No final da semana passada o país ficou a conhecer
a solução milagrosa engendrada pelo Governo para o dossiê RTP. A intenção de
fechar a RTP2 e de concessionar todos os outros canais de rádio e de televisão
a uma entidade privada, anunciada na passada quinta-feira com estrépito por
António Borges num canal da concorrência, parece constituir o plano predileto
de Relvas &. Cia para, na ótica do Governo, libertar o Orçamento Geral do Estado
dos encargos inerentes a um serviço público de rádio e televisão. Contudo, esta
proposta surge como a que melhor responde aos vários interesses em jogo. Em primeiro
lugar, os do Governo. Ao encerrar o canal que mais se aproximava de uma certa
ideia de serviço público (ver post Não
ao fim da RTP2!) mantendo no ar RTP1 onde persistem
programas do calibre de um O preço Certo em Euros, garante-se a
existência de um canal com a audiência necessária para servir de correia de
transmissão para a propaganda do Governo e de passerelle para os seus ministros.

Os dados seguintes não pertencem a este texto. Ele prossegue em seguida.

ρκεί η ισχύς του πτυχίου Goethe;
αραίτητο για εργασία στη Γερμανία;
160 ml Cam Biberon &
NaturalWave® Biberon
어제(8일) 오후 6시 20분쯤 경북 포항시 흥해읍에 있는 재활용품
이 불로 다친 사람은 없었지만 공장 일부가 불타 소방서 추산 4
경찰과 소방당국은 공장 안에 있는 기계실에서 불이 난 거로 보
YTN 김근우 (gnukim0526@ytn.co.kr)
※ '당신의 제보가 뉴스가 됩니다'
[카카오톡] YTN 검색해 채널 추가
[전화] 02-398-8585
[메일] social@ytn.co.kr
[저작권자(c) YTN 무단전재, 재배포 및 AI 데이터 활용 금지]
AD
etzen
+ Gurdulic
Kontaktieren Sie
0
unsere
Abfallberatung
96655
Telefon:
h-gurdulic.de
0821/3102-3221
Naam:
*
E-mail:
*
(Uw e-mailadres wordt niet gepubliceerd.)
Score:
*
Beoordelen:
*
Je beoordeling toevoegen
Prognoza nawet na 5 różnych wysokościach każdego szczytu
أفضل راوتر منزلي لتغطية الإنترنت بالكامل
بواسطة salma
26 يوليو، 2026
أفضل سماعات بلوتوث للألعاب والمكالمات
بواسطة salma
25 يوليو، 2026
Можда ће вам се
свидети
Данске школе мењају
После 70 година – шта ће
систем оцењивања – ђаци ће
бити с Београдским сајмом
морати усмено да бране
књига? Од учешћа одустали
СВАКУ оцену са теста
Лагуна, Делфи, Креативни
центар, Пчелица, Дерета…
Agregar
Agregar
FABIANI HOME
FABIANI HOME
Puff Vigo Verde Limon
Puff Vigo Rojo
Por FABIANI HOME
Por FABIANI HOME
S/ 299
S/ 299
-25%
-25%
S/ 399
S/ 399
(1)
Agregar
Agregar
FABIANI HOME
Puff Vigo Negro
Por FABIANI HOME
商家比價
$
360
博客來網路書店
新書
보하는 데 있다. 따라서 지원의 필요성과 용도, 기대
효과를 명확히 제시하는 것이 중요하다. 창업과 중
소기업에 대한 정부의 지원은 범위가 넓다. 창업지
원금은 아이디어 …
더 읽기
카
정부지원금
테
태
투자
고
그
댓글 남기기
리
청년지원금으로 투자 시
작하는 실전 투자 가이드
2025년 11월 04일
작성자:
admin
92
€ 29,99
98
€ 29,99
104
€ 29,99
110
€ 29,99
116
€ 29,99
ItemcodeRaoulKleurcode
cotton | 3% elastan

Por outro lado, a extinção da RTP2, e não a sua privatização, como tinha sido
prometido pelo PSD, assegura aos operadores privados atualmente no terreno que
tudo se mantem como está na luta pelo mercado publicitário, sem a intromissão
de mais um jogador. Desta forma, as tomadas de posição de Balsemão e Pais do
Amaral, patrões da SIC e TVI, respetivamente, contra a privatização da RTP não
caem em saco roto. Por último, o grupo privado a quem for atribuída a concessão
dos canais de rádio e televisão vê canalizadas, diretamente para os seus bolsos,
as receitas provenientes da contribuição audiovisual paga pelos portugueses
através das faturas da eletricidade e que hoje são fatia importante do
financiamento da rádio e televisão públicas. Para além de determinar quem
acede, e em que condições, ao tal mercado audiovisual, o Governo ainda garante
uma renda fixa ao grupo empresarial que ganhar a concessão. Os consumidores de
eletricidades serão chamados a financiar uma empresa privada ao abrigo de um
contrato de concessão do serviço público quando existem outras empresas
privadas a operar em canal aberto e sem recurso a essas receitas. Tal arranjo é
a demonstração plena de como é falsa a formulação segundo a qual o capitalismo
significa livre concorrência num mercado sem regras definidas pelo Estado. Ao
optar por este expediente, o Governo regula o mercado no sentido de manter
intactas as fontes de receita dos atuais operadores privados e restringe a
entrada no mercado audiovisual a uma empresa que não fará qualquer investimento
em novas infraestruturas e que, afirmou António Borges, terá carta-branca para
despedir trabalhadores. Esta opção política mostra-nos um Governo protetor de
empresários avessos ao risco e que tudo investem em relações políticas
privilegiadas com os partidos do bloco central. Sem qualquer proteção ficam os
trabalhadores ameaçados de despedimento e os consumidores de eletricidade,
sujeitos a aumentos de monta nas faturas, e agora prováveis financiadores
involuntários de empresas privadas ociosas.